Auf Gehälter, Löhne und ähnliche Vergütungen und Ruhegehälter für Dienstleistungen, die im Zusammenhang mit einer gewerblichen Tätigkeit eines Vertragsstaats oder einer seiner Gebietskörperschaften erbracht werden, sind die Artikel 15, 16, 17 und 18 anzuwenden.

Vor Inkrafttretung des Abkommens mit Kroatien ist der Bw. jedenfalls in Österreich mit seinen erzielten Einkünften unbeschränkt steuerpflichtig, da mangels eines Abkommens, auch keine Einschränkungen der Besteuerung vorlagen.

Nach Inkrafttretung des Abkommens mit Kroatien musste die Ansässigkeit in Österreich gegeben sein. Davon wird aufgrund des o.a. Sachverhaltes ausgegangen, da sowohl der Bw. als auch seine Gattin ihren Hauptwohnsitz in Österreich hatten und haben und somit für die Abgabenbehörde zweiter Instanz die behauptete engere Beziehung zu ZB nicht glaubwürdig ist. Lediglich die erwachsene Tochter CH (geb. 1974) lebe ständig in ZB.

Die im Schriftsatz vom 15. Dezember 2009 zitierte 183-Tage Regel ist im Übrigen wegen der österreichischen Betriebsstätte in 1010 Wien nicht anwendbar. Auch eine Anrechnung kroatischer Steuern komme nicht in Betracht, da im gegenständlichen Fall Kroatien kein Besteuerungsrecht zukomme.

Im gegenständlichen Fall hat der Bw. als bevollmächtigter Generalvertreter (Angestellter lt Schriftsatz vom 23. Juni 2010) der E seine Dienstleistungen an der gem. § 81 Abs. 2 EStG 1988 eingerichteten Betriebsstätte in W in den Streitjahren laufend erbracht, weshalb nach den oben zitierten DBA-Bestimmungen bzw. für den Zeitraum vor Inkrafttreten des DBA gem. § 1 Abs. 2 EStG 1988 jedenfalls Österreich das Besteuerungsrecht zusteht (unabhängig, ob die Vergütungen bereits "irrtümlich" in Kroatien versteuert worden sind).

Aus den umfangreichen Erhebungen gelangt die Abgabenbehörde zweiter Instanz zur Ansicht, dass der Bw. im gegenständlichen Fall sehr wohl in den Streitjahren seinen Mittelpunkt der Lebensinteressen nach Österreich verlegt hatte, da seine beiden Arbeitsstätten (= berufliche Bindung) sich in Wien befanden (siehe Generalvertreterbeschluss vom 16. Dezember 1992), er sein Gehalt in Österreich ausbezahlt erhielt und schließlich sowohl der Bw. als auch seine Gattin seit 1997 bis dato in Wien wohnhaft sind.

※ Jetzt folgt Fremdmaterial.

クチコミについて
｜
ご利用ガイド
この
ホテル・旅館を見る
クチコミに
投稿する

Demnach sind gem. den o.a. gesetzlichen Bestimmungen sämtliche Einkünfte des Bw. in Österreich zu versteuern.

Weiters hat die E Zagreb in Wien unstrittig eine Betriebsstätte unterhalten, die sämtliche Kosten getragen hat. Die behauptete ausgedehnte Reisetätigkeit des Bw., zwecks Akquirierung und Verhandlung mit potentiellen Kunden ändere jedenfalls gem. o.a. gesetzlicher Bestimmungen nichts an der Steuerpflicht des Bw. in Österreich.

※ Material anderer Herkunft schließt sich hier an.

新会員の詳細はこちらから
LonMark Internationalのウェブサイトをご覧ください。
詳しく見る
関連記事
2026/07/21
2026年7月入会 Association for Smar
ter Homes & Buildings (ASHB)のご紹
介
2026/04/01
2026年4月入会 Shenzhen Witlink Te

Gem. § 16 Abs. 1 EStG 1988 idgF sind Werbungskosten die Aufwendungen oder Ausgaben zur Erwerbung, Sicherung oder Erhaltung der Einnahmen. Werbungskosten sind bei der Einkunftsart abzuziehen, bei der sie erwachsen sind.

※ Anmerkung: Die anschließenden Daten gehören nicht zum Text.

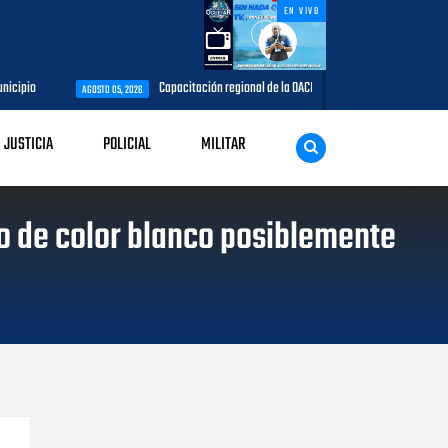
EN VIVO
cipio
Capacitación regional de la OACI culmina: CESAC fue sede del tal
AGOSTO 05, 2026
JUSTICIA
POLICIAL
MILITAR
vo de color blanco posiblemente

Da lt. Schriftsatz vom 15. Dezember 2009 dem Bw. in den Streitjahren unstrittig keinerlei Werbungskosten erwachsen sind, werden die bis dato noch nicht versteuerten Einkünfte aus nicht selbständiger Arbeit betreffend die Tätigkeit bei den E wie folgt festgesetzt:

E.a.n.s.A.

1998

1999

2000

2001

2002

B

33.840,58 €
(= 465.656,49 S)

34.302,02 €
(= 472.006,11 S)

34.520,41€
(= 475.011,21 S)

29.352,90 €
(= 403.904,74 S)

8.788,45 €

Es war daher spruchgemäß zu entscheiden.